The Community Foundation for Southeast Michigan partnered with the Ralph C. Wilson Foundation and the Aspen Institute to start Project Play.

“The idea is to get kids more active,” said Randy Ross, Vice President of Donor Services at the Community Foundation for Southeast Michigan. “There’s been a lot of different support for youth sports organizations, things like sports sampling where kids can go to a library and check out maybe some equipment that maybe they hadn’t experienced before, learn how to play certain sports that maybe they hadn’t participated in previously, just encourage more active participation. They’re also starting to fold in more academic enrichment as well. This notion of healthy mind, healthy body is really a nice part of it. 

“So it’s exciting to be part of this initiative and really thinking long-term about what the Detroit Sports Commission is going to do to help young people stay active.”

After the media event, 150 Detroit Public Schools Community District students had a chance to participate in an active play session on the same field where the Lions play, facilitated by the Detroit Lions’ youth football staff.

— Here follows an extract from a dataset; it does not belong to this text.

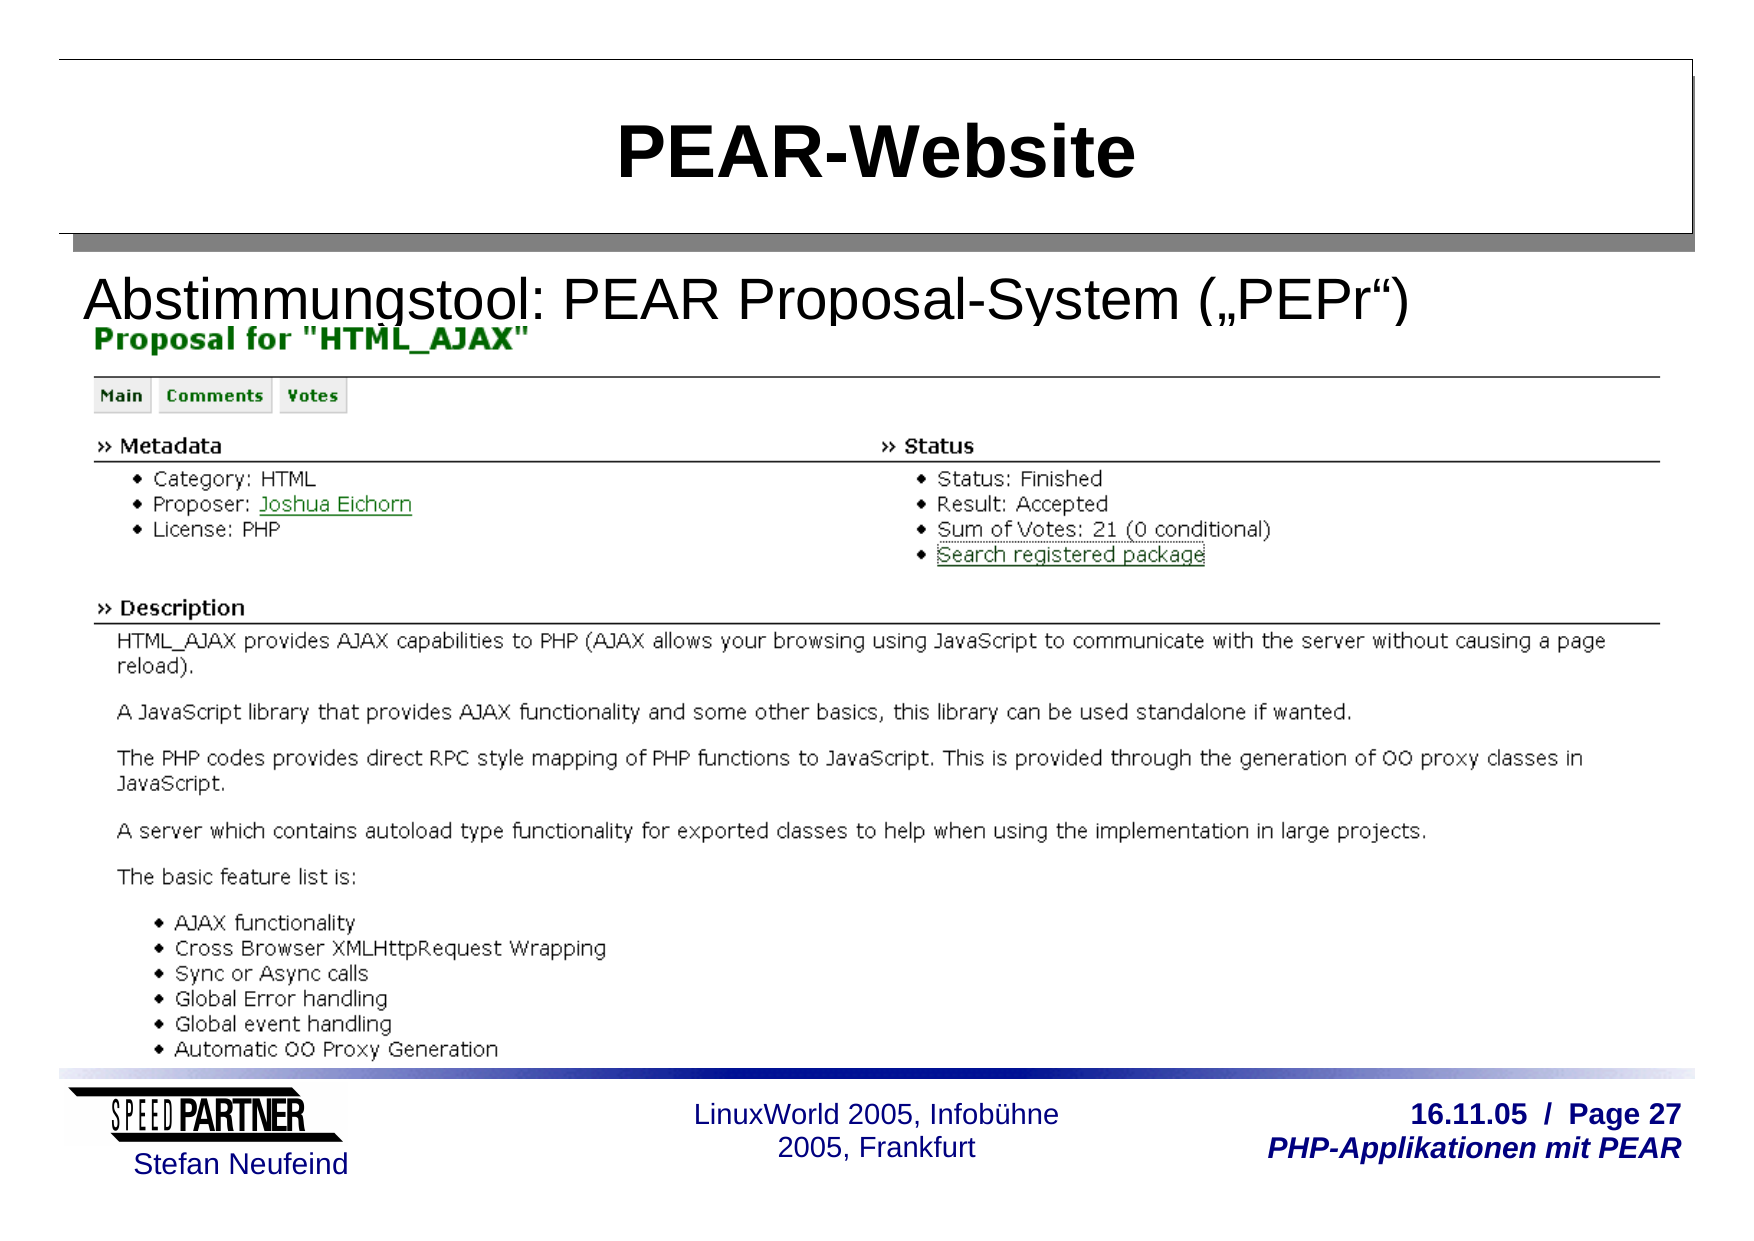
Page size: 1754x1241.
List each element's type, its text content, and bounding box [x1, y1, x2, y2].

In the coming weeks, the Detroit Sports Commission and Visit Detroit will reveal more details about the neighborhood engagement program, which will have pre-Draft events held at Parks & Recreation facilities in the seven districts of the City of Detroit, and the footprint of the NFL Draft Experience at Hart Plaza and other interactive experiences at Campus Martius Park.

“We’re not only wanting to have a great party but we want to leave a lasting imprint on the importance of this city and supporting, especially our children, here in Detroit and the tri-County area,” Nelson said. “So we’re excited, we’re looking forward to launching this community initiative and we look forward to it being hugely beneficial to our community.”